[Input records]
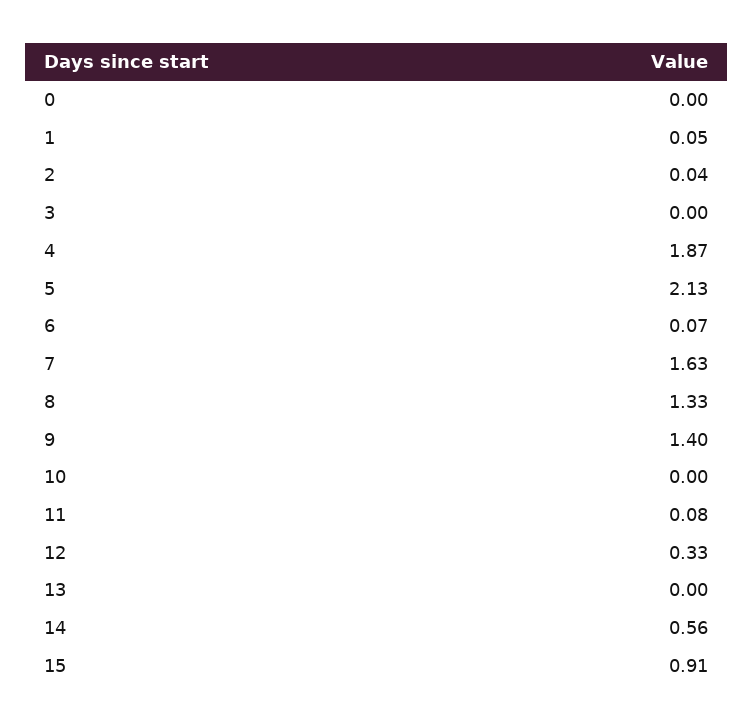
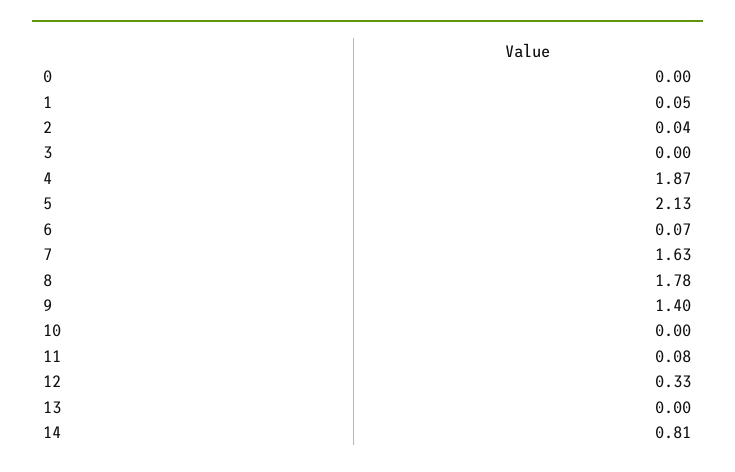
  {
    "0": 0,
    "1": 0.05,
    "2": 0.04,
    "3": 0,
    "4": 1.87,
    "5": 2.13,
    "6": 0.07,
    "7": 1.63,
-   "8": 1.33,
+   "8": 1.78,
    "9": 1.4,
    "10": 0,
    "11": 0.08,
    "12": 0.33,
    "13": 0,
-   "14": 0.56,
+   "14": 0.81
-   "15": 0.91
  }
[/Input records]
→ **Problem to solve**:
Everything in the records must be returned exactly, except the pictures.

→ **Solution**:
  {
    "0": 0,
    "1": 0.05,
    "2": 0.04,
    "3": 0,
    "4": 1.87,
    "5": 2.13,
    "6": 0.07,
    "7": 1.63,
-   "8": 1.33,
+   "8": 1.78,
    "9": 1.4,
    "10": 0,
    "11": 0.08,
    "12": 0.33,
    "13": 0,
-   "14": 0.56,
+   "14": 0.81
-   "15": 0.91
  }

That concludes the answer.